## PROMPT 1
In the S&P 500 notebook below, list every module named in the import statements under the heading "Useful libraries."
## PROMPT 2
According to the S&P 500 notebook below, why does the code build a list of tickers that were added to or removed from the index?

## Useful libraries

In [273]:
import pandas as pd 
import numpy as np
import datetime 
from datetime import datetime as dt
import yfinance as yf
import warnings

## Downloading data

We only have to download data regarding daily prices of the choesen set of stocks since data about the S&P500 is easily available on FactSet

In [207]:
url = 'https://en.wikipedia.org/wiki/List_of_S%26P_500_companies'
# read in the url and scrape ticker data
data_table = pd.read_html(url)

In [208]:
tickers_in_SP500 = data_table[0]['Symbol'].tolist() #these are all SP500 tickers at the date of execution

Now we want to remove any ticker that got in or out in the S&P500; that is we want to keep only all those tickers that were present trhoughout the whole timeframe considered. So we have to create a list of tickers that got in/out of the index in said period

In [209]:
data_to_remove=data_table[1]
ticker_add_list = data_to_remove['Added']['Ticker']
ticker_rem_list = data_to_remove['Removed']['Ticker']
datalist = data_to_remove['Date']['Date']

Now we can define an useful function to convert our dates in datetime-like values

In [210]:
def convert(date_time): 
    format = '%B %d %Y'
    datetime_str = datetime.datetime.strptime(date_time, format)

Keypoint data for each instance
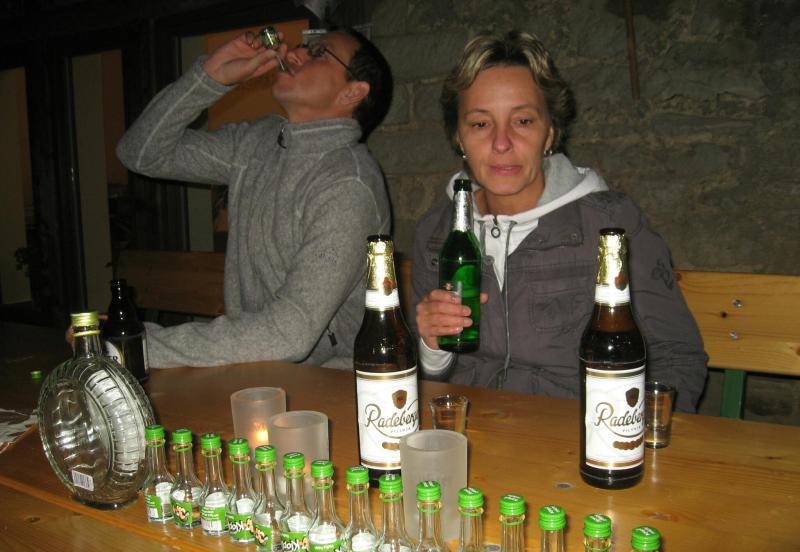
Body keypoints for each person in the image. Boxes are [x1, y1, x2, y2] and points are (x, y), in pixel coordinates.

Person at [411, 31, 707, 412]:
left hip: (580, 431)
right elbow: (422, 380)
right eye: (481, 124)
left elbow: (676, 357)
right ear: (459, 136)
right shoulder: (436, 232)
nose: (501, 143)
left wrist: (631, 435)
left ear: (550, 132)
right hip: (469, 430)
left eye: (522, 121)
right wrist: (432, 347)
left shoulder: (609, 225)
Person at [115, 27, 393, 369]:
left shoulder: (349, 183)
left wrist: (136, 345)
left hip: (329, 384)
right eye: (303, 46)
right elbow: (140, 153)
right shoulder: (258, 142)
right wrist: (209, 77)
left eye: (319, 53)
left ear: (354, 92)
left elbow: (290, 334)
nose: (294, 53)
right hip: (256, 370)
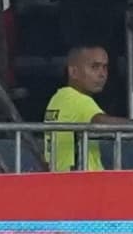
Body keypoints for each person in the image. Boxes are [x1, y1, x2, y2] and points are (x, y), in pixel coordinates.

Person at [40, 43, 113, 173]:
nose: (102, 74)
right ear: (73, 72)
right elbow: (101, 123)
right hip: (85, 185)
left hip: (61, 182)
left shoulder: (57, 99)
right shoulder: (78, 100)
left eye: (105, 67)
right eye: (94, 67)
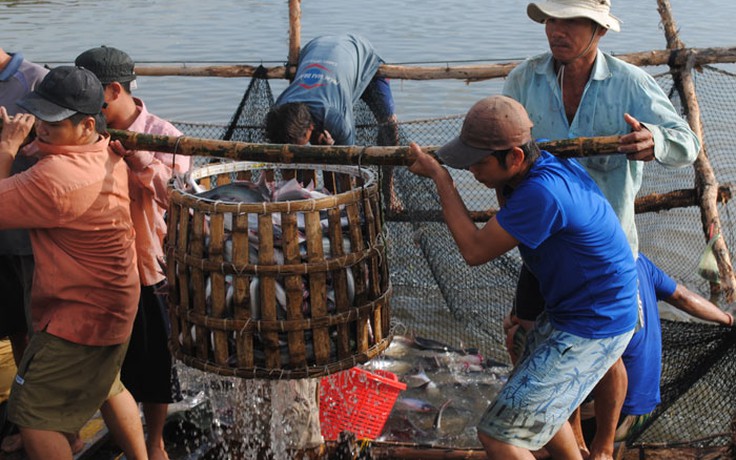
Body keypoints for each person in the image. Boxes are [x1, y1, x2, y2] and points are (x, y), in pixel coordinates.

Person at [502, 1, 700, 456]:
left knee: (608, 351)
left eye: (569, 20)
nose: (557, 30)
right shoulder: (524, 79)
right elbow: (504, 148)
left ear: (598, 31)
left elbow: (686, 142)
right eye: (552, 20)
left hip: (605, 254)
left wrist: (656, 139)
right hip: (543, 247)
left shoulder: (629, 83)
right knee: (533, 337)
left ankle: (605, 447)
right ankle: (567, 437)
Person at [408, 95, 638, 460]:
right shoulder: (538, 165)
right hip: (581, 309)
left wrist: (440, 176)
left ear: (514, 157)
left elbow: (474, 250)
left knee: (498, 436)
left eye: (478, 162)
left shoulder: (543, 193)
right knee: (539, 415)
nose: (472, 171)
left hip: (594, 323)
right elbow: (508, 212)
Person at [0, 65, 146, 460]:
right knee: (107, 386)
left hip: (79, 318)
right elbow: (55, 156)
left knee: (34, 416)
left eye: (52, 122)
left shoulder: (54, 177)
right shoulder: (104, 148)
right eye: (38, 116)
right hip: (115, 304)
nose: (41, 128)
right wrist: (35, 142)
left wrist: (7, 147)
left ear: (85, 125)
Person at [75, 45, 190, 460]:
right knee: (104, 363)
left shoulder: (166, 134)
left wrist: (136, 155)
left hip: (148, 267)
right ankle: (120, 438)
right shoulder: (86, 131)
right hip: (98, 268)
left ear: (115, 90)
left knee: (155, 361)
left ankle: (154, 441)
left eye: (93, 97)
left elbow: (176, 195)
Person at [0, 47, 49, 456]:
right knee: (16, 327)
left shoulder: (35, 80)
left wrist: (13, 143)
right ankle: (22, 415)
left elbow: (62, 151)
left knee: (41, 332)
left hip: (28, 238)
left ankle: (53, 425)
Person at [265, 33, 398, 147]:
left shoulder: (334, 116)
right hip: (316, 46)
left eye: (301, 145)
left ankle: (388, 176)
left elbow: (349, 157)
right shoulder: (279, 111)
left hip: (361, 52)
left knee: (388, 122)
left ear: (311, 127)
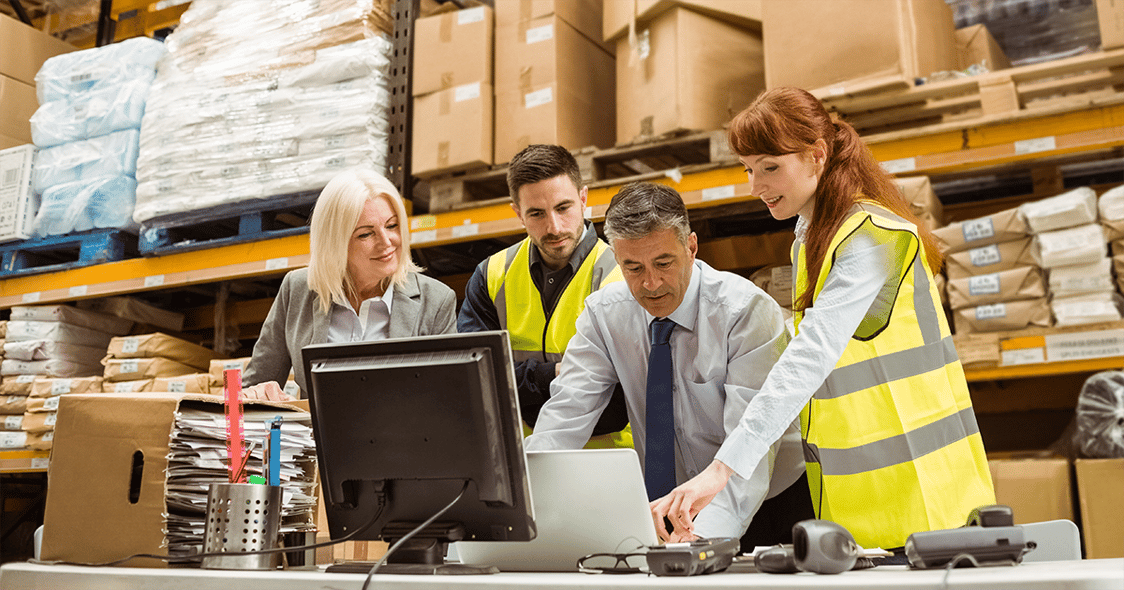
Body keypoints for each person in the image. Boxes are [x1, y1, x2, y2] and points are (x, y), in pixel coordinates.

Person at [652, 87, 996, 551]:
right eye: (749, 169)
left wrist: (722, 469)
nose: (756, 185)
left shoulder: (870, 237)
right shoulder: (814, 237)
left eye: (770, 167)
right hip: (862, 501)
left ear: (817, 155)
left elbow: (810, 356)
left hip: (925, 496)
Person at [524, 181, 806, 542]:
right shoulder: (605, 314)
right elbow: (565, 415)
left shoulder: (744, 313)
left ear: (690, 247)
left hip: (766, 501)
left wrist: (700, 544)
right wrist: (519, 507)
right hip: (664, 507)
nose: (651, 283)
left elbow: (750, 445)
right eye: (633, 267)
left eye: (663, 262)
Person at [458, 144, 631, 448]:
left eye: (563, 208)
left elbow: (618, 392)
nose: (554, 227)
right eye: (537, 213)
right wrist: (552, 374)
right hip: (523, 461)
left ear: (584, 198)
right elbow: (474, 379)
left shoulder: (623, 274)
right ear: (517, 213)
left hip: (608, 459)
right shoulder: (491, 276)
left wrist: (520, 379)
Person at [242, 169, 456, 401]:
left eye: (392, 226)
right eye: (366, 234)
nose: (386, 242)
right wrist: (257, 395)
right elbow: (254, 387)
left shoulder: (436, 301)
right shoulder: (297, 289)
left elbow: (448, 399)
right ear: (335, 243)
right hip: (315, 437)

## TASK RESPONSE 1
pandas, numpy, datetime, yfinance, warnings

## TASK RESPONSE 2
The goal is to keep only tickers that were in the S&P 500 for the whole timeframe. Any ticker that entered or left the index during that period must be removed, so the code needs a list of those tickers.